------ Material provided ------

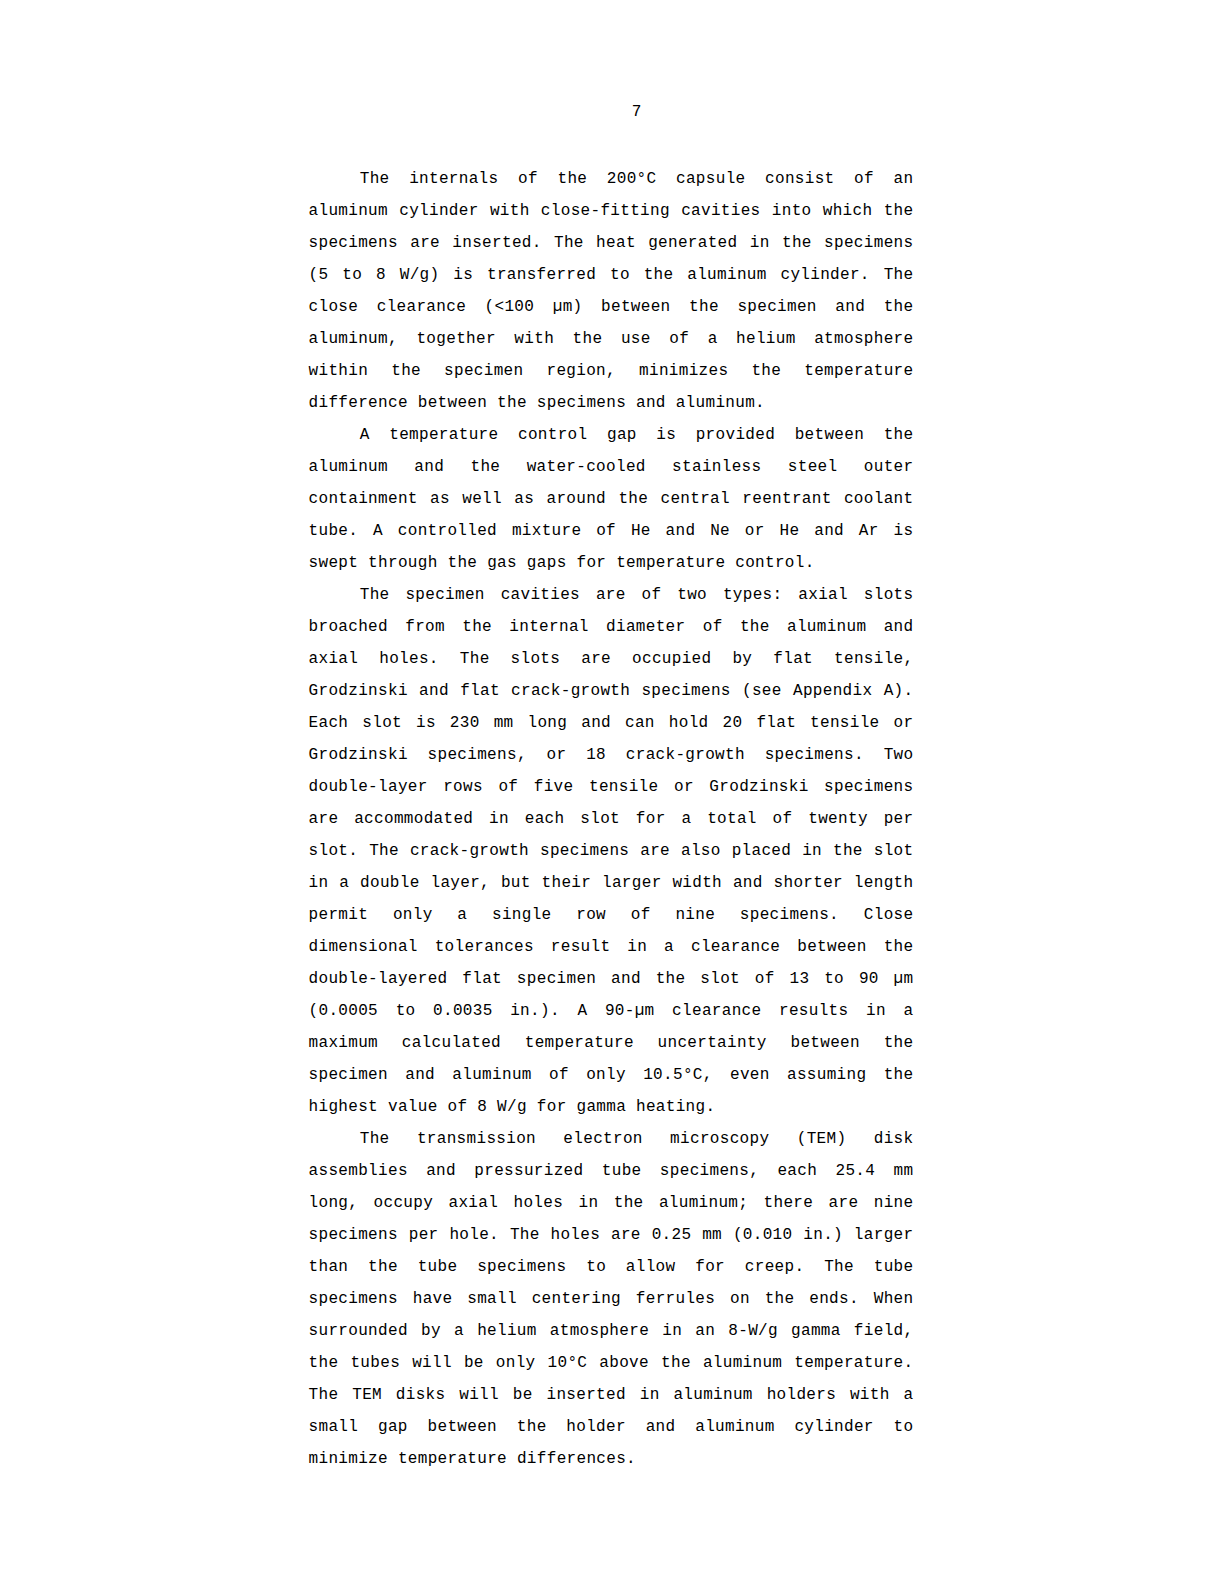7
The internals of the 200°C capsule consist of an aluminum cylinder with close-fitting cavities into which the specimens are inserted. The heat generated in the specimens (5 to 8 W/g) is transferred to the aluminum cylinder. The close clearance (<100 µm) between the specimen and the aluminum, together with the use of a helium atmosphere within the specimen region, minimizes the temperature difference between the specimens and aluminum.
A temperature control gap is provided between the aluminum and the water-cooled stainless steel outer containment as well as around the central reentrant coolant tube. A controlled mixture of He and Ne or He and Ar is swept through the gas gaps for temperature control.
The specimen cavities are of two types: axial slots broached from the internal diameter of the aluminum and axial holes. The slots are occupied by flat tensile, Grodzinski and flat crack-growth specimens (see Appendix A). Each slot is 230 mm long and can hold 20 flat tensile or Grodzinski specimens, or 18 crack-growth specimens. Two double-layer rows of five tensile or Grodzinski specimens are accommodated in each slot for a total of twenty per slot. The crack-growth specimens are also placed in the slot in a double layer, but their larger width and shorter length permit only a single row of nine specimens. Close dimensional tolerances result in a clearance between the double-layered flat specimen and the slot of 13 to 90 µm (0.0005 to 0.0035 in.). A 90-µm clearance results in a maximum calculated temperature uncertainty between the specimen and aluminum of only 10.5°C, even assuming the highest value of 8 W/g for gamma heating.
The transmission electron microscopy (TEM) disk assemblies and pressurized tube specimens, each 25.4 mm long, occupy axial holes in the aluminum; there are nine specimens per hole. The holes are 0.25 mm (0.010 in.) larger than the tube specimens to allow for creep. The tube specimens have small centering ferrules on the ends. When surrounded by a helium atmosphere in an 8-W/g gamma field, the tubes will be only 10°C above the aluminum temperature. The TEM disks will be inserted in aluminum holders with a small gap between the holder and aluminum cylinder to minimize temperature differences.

------
------ Material provided ------

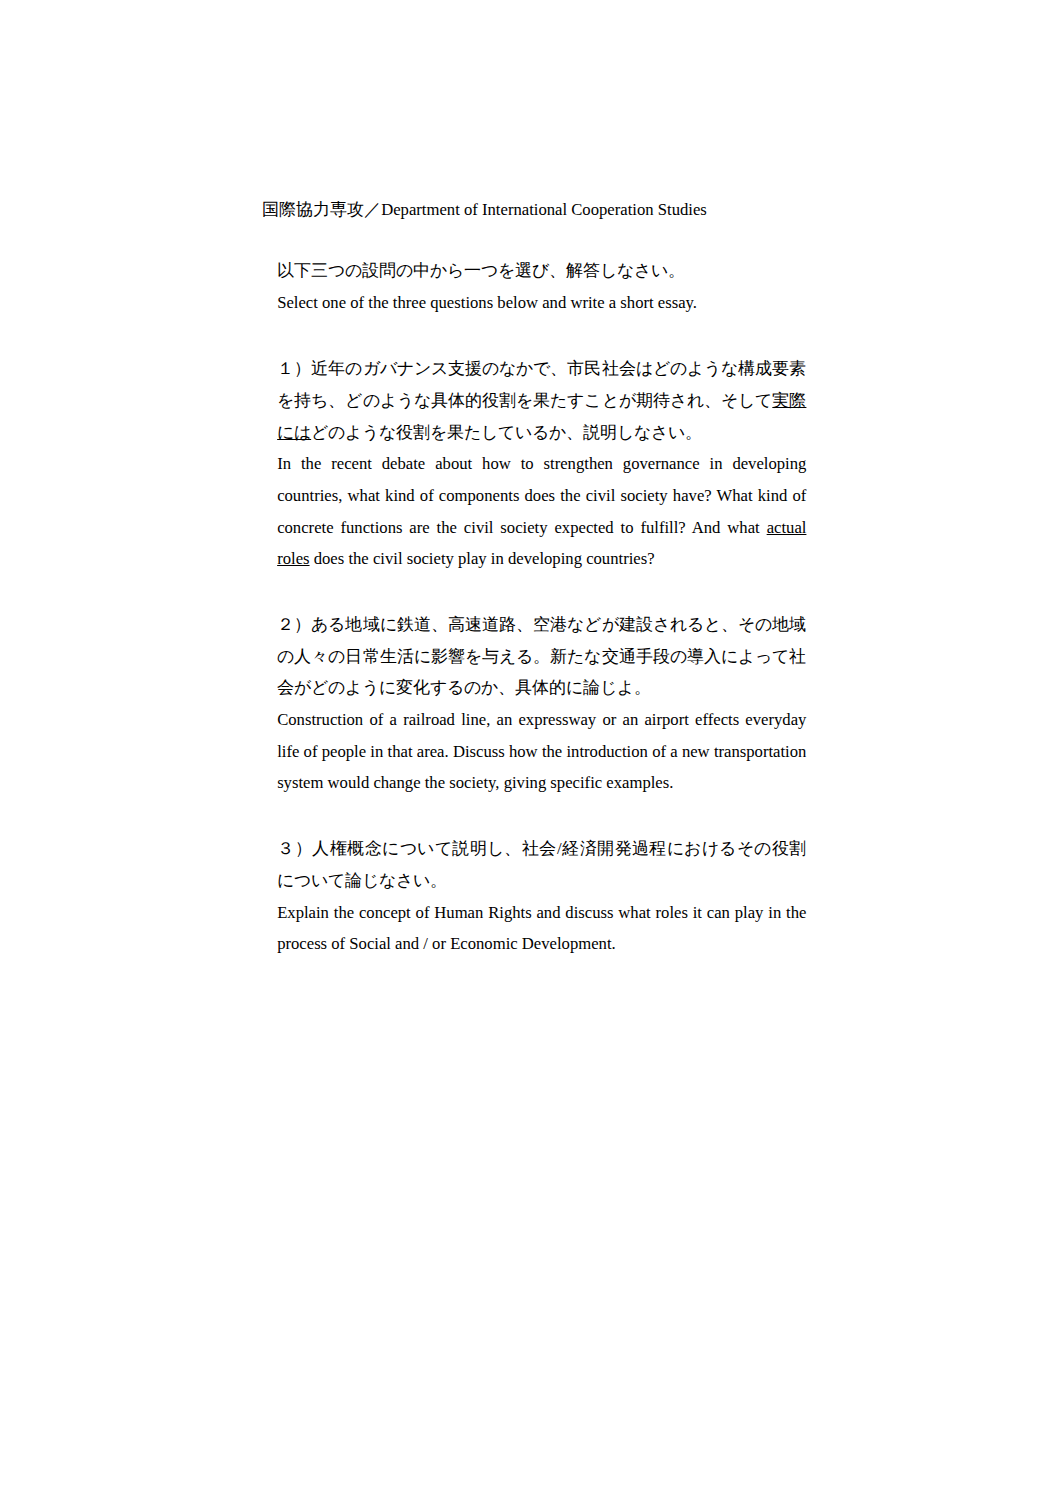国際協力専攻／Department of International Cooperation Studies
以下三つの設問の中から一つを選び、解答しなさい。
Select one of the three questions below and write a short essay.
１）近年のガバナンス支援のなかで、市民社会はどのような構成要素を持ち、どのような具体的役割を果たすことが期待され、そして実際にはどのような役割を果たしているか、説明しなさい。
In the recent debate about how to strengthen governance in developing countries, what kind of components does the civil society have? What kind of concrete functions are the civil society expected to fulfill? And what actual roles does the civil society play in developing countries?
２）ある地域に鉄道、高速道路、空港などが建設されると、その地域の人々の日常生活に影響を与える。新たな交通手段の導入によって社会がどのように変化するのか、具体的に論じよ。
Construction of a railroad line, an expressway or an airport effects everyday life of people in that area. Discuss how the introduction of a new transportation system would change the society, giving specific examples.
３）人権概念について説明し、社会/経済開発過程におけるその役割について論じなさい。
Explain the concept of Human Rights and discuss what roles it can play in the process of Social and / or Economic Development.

------
------ Material provided ------

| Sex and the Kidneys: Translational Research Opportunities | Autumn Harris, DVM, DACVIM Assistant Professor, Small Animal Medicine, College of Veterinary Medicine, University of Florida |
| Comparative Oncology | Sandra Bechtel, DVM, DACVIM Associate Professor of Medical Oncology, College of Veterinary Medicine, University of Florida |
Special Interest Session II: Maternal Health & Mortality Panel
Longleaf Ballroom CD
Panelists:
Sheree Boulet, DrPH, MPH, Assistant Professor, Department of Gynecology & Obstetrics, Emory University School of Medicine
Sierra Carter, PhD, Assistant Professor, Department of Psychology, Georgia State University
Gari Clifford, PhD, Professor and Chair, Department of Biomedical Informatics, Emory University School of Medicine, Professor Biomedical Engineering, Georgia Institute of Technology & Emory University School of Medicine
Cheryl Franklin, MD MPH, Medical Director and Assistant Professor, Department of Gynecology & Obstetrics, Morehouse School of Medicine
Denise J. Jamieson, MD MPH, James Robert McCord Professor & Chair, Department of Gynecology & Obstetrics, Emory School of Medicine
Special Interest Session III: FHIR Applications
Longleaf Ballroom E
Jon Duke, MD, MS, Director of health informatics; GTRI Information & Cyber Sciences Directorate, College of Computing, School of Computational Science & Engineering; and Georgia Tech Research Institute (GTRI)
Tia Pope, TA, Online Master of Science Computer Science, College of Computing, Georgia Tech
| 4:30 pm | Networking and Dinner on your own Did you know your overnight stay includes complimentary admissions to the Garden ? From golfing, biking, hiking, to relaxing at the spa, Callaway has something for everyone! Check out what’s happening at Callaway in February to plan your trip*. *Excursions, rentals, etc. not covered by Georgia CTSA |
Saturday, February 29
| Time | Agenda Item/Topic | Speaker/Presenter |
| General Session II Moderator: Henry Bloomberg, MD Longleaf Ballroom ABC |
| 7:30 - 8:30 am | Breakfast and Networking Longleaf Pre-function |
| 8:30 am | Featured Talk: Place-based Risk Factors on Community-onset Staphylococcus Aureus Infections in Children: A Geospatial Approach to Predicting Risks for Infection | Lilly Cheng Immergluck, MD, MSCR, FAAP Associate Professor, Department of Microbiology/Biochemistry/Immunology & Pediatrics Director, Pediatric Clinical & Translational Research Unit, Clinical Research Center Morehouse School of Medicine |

------

**Problem details**. With the line holding "Comparative Oncology |" as the first and the line holding "Longleaf Pre-function |" as the last, please transcribe exactly the lines of the material above in that range and nothing else.

**Exercise answer**.
| Comparative Oncology | Sandra Bechtel, DVM, DACVIM Associate Professor of Medical Oncology, College of Veterinary Medicine, University of Florida |
Special Interest Session II: Maternal Health & Mortality Panel
Longleaf Ballroom CD
Panelists:
Sheree Boulet, DrPH, MPH, Assistant Professor, Department of Gynecology & Obstetrics, Emory University School of Medicine
Sierra Carter, PhD, Assistant Professor, Department of Psychology, Georgia State University
Gari Clifford, PhD, Professor and Chair, Department of Biomedical Informatics, Emory University School of Medicine, Professor Biomedical Engineering, Georgia Institute of Technology & Emory University School of Medicine
Cheryl Franklin, MD MPH, Medical Director and Assistant Professor, Department of Gynecology & Obstetrics, Morehouse School of Medicine
Denise J. Jamieson, MD MPH, James Robert McCord Professor & Chair, Department of Gynecology & Obstetrics, Emory School of Medicine
Special Interest Session III: FHIR Applications
Longleaf Ballroom E
Jon Duke, MD, MS, Director of health informatics; GTRI Information & Cyber Sciences Directorate, College of Computing, School of Computational Science & Engineering; and Georgia Tech Research Institute (GTRI)
Tia Pope, TA, Online Master of Science Computer Science, College of Computing, Georgia Tech
| 4:30 pm | Networking and Dinner on your own Did you know your overnight stay includes complimentary admissions to the Garden ? From golfing, biking, hiking, to relaxing at the spa, Callaway has something for everyone! Check out what’s happening at Callaway in February to plan your trip*. *Excursions, rentals, etc. not covered by Georgia CTSA |
Saturday, February 29
| Time | Agenda Item/Topic | Speaker/Presenter |
| General Session II Moderator: Henry Bloomberg, MD Longleaf Ballroom ABC |
| 7:30 - 8:30 am | Breakfast and Networking Longleaf Pre-function |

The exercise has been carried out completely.